Records contained in a dataset:
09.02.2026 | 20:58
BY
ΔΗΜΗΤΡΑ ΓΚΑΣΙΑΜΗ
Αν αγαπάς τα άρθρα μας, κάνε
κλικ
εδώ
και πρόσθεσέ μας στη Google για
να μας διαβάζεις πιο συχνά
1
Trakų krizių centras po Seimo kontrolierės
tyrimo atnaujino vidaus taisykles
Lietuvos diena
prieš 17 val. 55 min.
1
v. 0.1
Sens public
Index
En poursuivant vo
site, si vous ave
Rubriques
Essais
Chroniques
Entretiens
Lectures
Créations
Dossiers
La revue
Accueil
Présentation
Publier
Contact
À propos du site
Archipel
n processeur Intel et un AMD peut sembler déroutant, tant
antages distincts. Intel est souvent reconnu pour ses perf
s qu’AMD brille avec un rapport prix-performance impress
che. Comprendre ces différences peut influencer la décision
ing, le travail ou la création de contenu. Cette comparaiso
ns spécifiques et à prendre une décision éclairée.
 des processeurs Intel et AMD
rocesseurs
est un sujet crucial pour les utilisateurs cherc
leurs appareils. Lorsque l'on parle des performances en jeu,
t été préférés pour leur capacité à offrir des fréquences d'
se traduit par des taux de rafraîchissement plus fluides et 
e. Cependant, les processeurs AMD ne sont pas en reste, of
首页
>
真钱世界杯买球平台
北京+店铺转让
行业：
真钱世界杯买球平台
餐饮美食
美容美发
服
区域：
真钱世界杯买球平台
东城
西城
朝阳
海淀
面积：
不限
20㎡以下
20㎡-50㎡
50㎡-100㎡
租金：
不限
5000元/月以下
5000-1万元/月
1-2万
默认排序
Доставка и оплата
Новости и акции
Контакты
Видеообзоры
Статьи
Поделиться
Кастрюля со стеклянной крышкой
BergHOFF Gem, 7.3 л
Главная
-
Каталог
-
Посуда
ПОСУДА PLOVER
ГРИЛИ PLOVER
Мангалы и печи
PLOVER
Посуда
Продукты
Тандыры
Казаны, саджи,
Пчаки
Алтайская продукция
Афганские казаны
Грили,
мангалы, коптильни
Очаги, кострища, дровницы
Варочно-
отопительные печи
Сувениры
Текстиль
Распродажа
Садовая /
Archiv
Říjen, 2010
==
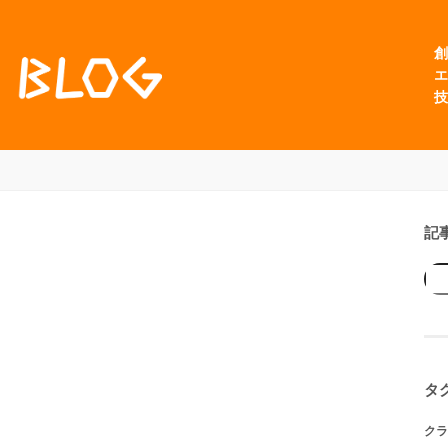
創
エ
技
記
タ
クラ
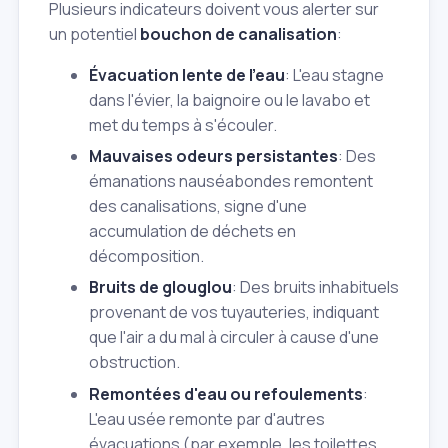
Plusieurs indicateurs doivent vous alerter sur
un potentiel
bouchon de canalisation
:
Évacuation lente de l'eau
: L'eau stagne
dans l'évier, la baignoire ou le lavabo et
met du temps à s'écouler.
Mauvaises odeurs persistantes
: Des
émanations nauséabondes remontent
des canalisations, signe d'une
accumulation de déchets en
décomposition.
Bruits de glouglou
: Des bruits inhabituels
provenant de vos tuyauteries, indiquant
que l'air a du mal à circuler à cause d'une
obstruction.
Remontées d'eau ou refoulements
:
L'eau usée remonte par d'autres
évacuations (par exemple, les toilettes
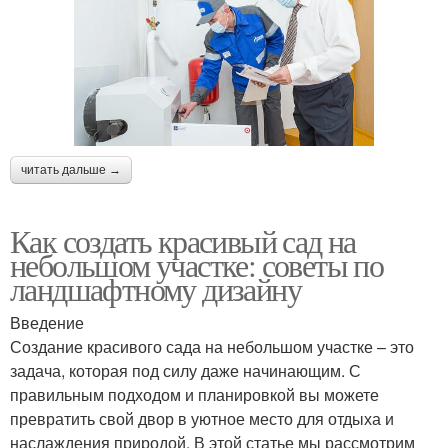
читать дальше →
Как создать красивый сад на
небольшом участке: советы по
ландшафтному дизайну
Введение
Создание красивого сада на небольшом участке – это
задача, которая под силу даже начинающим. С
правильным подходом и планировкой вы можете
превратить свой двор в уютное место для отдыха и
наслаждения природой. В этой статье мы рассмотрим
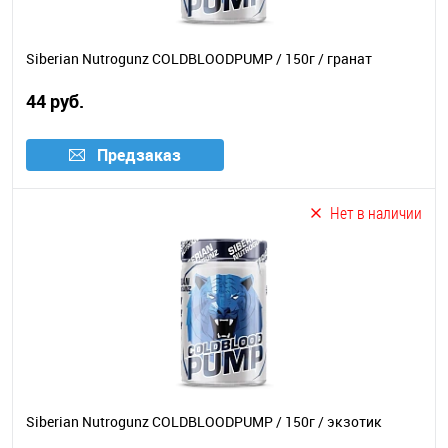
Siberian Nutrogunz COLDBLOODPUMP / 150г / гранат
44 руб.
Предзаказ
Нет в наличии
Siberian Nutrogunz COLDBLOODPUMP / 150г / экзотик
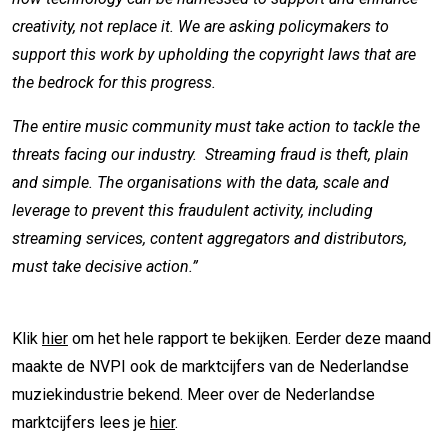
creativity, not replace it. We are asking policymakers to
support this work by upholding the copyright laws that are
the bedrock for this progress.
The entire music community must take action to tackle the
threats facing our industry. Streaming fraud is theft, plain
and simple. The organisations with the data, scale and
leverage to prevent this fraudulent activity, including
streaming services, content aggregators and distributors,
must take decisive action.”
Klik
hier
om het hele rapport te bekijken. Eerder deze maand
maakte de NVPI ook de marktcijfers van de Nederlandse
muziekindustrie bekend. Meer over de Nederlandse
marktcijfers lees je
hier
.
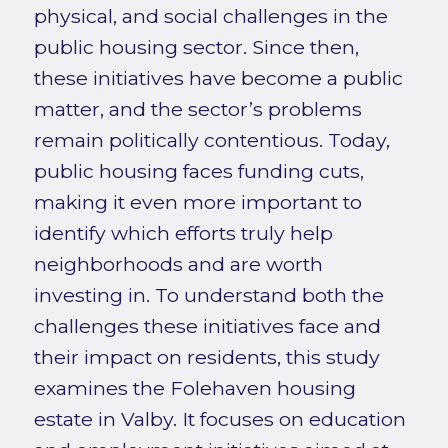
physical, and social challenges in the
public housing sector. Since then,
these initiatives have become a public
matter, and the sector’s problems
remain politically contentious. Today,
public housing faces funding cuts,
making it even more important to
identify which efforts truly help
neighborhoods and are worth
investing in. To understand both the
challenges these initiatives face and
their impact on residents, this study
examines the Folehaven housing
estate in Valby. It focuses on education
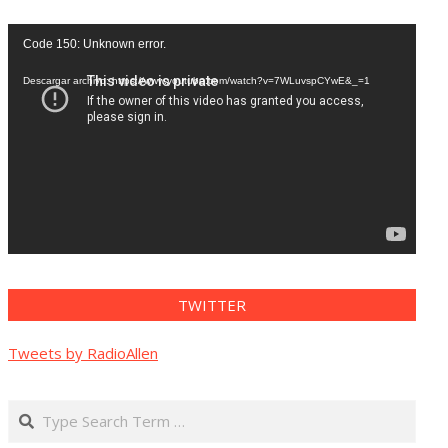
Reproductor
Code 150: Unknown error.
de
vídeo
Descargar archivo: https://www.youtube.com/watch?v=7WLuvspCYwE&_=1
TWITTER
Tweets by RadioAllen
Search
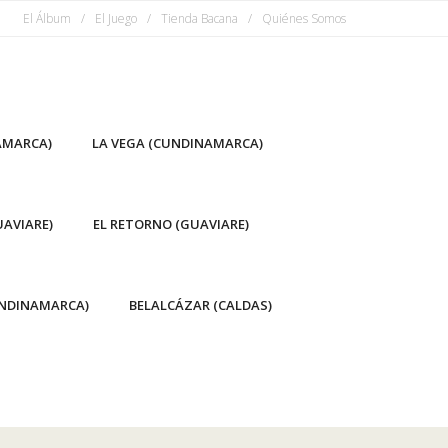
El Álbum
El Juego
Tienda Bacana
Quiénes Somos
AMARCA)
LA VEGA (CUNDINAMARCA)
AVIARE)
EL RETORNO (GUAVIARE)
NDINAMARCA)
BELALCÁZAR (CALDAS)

_TO-DO ITEM:_ Where in the records does the string "Siberian" appear? Copy every line that has it.

_ANSWER BOX:_
Siberian Nutrogunz COLDBLOODPUMP / 150г / гранат
Siberian Nutrogunz COLDBLOODPUMP / 150г / экзотик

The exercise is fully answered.